In context, she was explaining that my absence was beneficial to the two white students in the class who had less knowledge of the subject. Nevertheless, it remained with me that even on a Black studies course there was an implied hierarchy. As Nathan Edwards writes:

“…there is an overrepresentation of Black students and a massive under representation of Black professors. These students end up overwhelmingly as recipients and not participants of knowledge creation in this country.”

With no Black or Asian lecturers on the course I quickly intuited that there was a particular kind of white liberal knowledge production I would need to participate in if I wanted to succeed.

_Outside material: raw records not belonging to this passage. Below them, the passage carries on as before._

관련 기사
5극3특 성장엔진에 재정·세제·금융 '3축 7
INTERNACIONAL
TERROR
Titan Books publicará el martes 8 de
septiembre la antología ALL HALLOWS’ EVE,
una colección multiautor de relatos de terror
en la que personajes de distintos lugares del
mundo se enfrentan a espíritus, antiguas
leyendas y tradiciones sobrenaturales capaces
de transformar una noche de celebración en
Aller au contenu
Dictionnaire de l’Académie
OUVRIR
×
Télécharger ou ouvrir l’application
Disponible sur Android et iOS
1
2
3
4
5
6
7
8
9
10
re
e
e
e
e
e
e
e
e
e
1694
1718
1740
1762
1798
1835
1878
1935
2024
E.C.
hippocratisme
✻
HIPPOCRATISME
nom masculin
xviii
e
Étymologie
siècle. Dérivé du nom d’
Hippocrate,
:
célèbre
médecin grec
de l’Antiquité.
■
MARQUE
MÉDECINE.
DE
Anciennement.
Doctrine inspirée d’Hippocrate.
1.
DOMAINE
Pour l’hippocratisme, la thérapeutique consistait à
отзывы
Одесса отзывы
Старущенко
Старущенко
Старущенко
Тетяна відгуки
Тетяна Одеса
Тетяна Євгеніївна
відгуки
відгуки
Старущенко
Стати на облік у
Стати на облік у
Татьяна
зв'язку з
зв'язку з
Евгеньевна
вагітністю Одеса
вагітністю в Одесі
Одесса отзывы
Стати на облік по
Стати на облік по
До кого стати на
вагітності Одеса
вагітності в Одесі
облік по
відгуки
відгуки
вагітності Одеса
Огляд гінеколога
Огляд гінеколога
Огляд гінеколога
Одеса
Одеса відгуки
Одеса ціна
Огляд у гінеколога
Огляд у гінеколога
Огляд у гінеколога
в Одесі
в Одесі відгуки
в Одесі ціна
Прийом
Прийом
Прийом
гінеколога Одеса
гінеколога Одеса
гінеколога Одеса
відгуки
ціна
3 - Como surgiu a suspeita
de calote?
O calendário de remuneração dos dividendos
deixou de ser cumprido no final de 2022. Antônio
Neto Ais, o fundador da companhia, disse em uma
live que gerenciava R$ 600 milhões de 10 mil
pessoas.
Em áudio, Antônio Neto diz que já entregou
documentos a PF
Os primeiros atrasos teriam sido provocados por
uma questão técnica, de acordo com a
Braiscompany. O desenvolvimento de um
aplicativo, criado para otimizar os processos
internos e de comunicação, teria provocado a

I don’t wish to universalise my experience and I am wary of presenting anecdotal evidence. As a friend and colleague I sought Nathan’s advice about how much of my experience I should disclose. He said something important: “We have the statistics and they are damning. The quantitative evidence exists, but our experiences are important too. The problem is insidious. It’s the qualitative research that’s interesting because that’s what makes meaning of the numerical data.”

Why isn’t your professor Black? At the student level (in addition to alienation), I can attest to uncertainty about a Professor’s career pathway, a great financial investment without a definable return, and a lack of financial assistance – even after spending thousands of pounds to do my Master’s degree I had to sign up for job seekers allowance, and work at a call centre for minimum wage; before eventually securing a job completely unrelated to my interests and specialisms. I abandoned the track of an academic because I saw more of the costs than the fulfilments of an academic life, and because I remain ambivalent about what life as an academic really constitutes.

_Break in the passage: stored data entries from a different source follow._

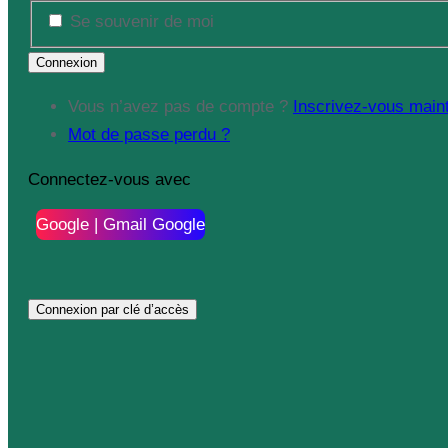
Se souvenir de moi
Vous n’avez pas de compte ?
Inscrivez-vous main
Mot de passe perdu ?
Connectez-vous avec
Google | Gmail Google
Connexion par clé d’accès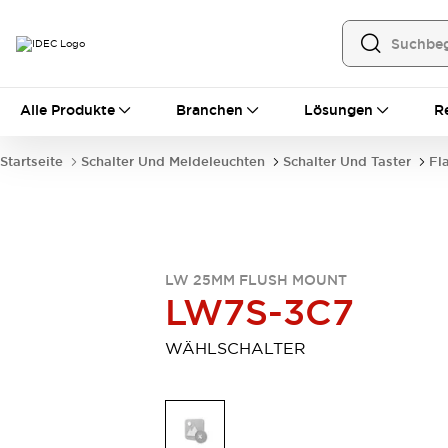
Alle Produkte
Alle Produkte
Branchen
Lösungen
R
Automatisierung
Bedienerschnittstellen
Startseite
Schalter Und Meldeleuchten
Schalter Und Taster
Fl
Industrie-Ethernet-Geräte
Speicherprogrammierbare Steuerung (SPS)
Entdecken Sie alles
Sensoren
Automatische Identifizierung
LW 25MM FLUSH MOUNT
Sensoren/Erfassung
Entdecken Sie alles
LW7S-3C7
Industriekomponenten
LED-Meldeleuchten
Leitungsschutzgeräte
WÄHLSCHALTER
Relais und Zeitrelais
Stromversorgungen
Verbindungsgeräte
Entdecken Sie alles
Mobilitätslösungen
Motorunterstützung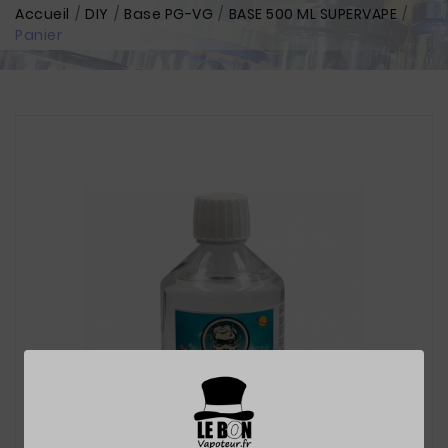
Accueil
DIY
Base PG-VG
BASE 500 ML SUPERVAPE
Panier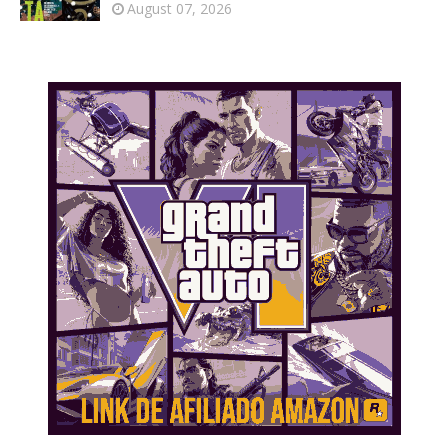
August 07, 2026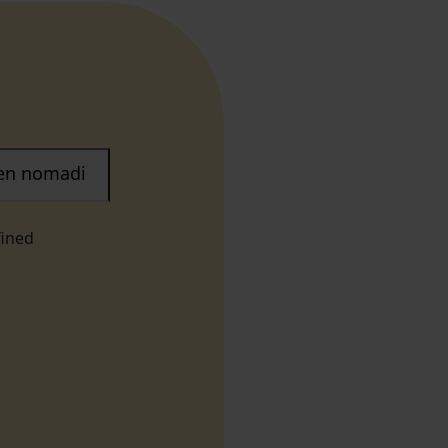
nen nomadi
fined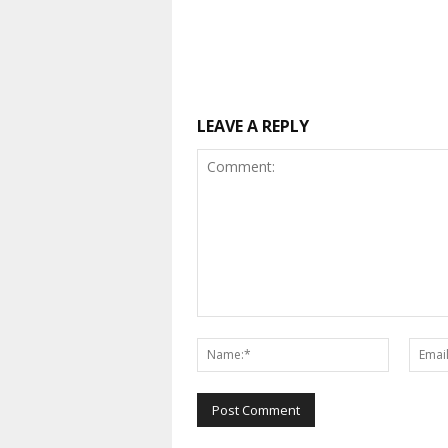
LEAVE A REPLY
Comment:
Name:*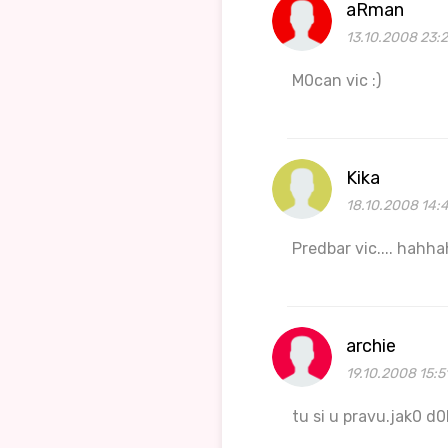
aRman
13.10.2008 23:2
M0can vic :)
Kika
18.10.2008 14:
Predbar vic.... hahhah
archie
19.10.2008 15:5
tu si u pravu.jak0 d0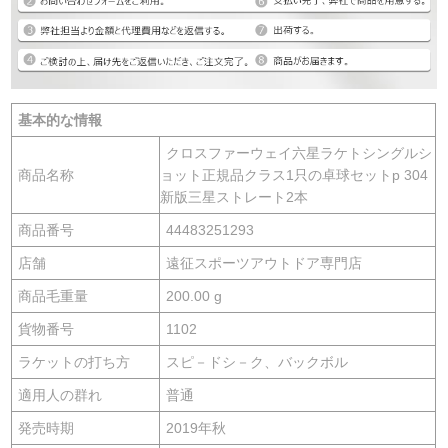
基本的な情報
クロスファーウェイ六星ラケトシングルシ
商品名称
ョット正規品クラス1只の卓球セットp 304
新版三星ストレート2本
商品番号
44483251293
店舗
遠征スポーツアウトドア専門店
商品毛重量
200.00 g
貨物番号
1102
ラケットの打ち方
スピ－ドシ－ク、バックボル
適用人の群れ
普通
発売時期
2019年秋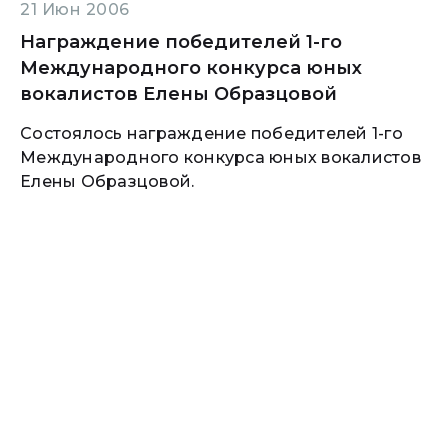
21 Июн 2006
Награждение победителей 1-го
Международного конкурса юных
вокалистов Елены Образцовой
Состоялось награждение победителей 1-го
Международного конкурса юных вокалистов
Елены Образцовой.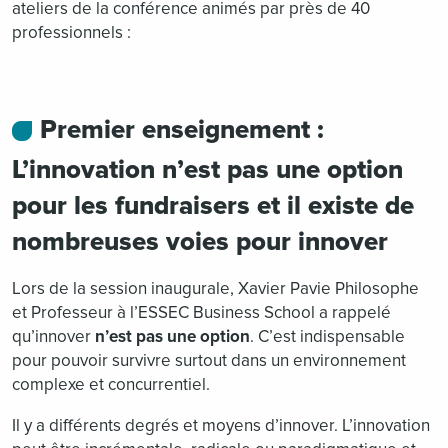
ateliers de la conférence animés par près de 40
professionnels :
Premier enseignement :
L’innovation n’est pas une option
pour les fundraisers et il existe de
nombreuses voies pour innover
Lors de la session inaugurale, Xavier Pavie Philosophe
et Professeur à l’ESSEC Business School a rappelé
qu’innover
n’est pas une option
. C’est indispensable
pour pouvoir survivre surtout dans un environnement
complexe et concurrentiel.
Il y a différents degrés et moyens d’innover. L’innovation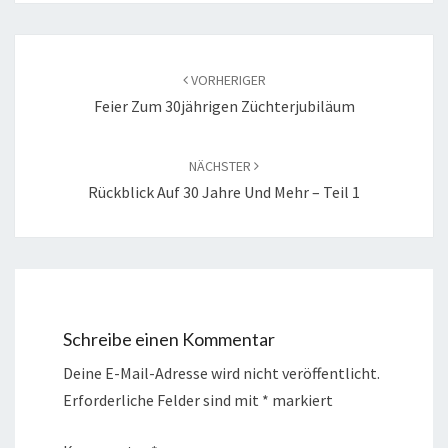
Beitragsnavigation
VORHERIGER
Feier Zum 30jährigen Züchterjubiläum
NÄCHSTER
Rückblick Auf 30 Jahre Und Mehr – Teil 1
Schreibe einen Kommentar
Deine E-Mail-Adresse wird nicht veröffentlicht.
Erforderliche Felder sind mit
*
markiert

It is likely we could come up with an exhaustive list on why there are so few Black professors. More importantly however, I believe that strategic interventions which take place in partnership with universities can significantly improve this. Moreover, it is evident that there are communities of interested people willing to do the radical imaginative work that underpins that change. Perhaps in years to come I will be the Black woman, accomplished professor, teaching you.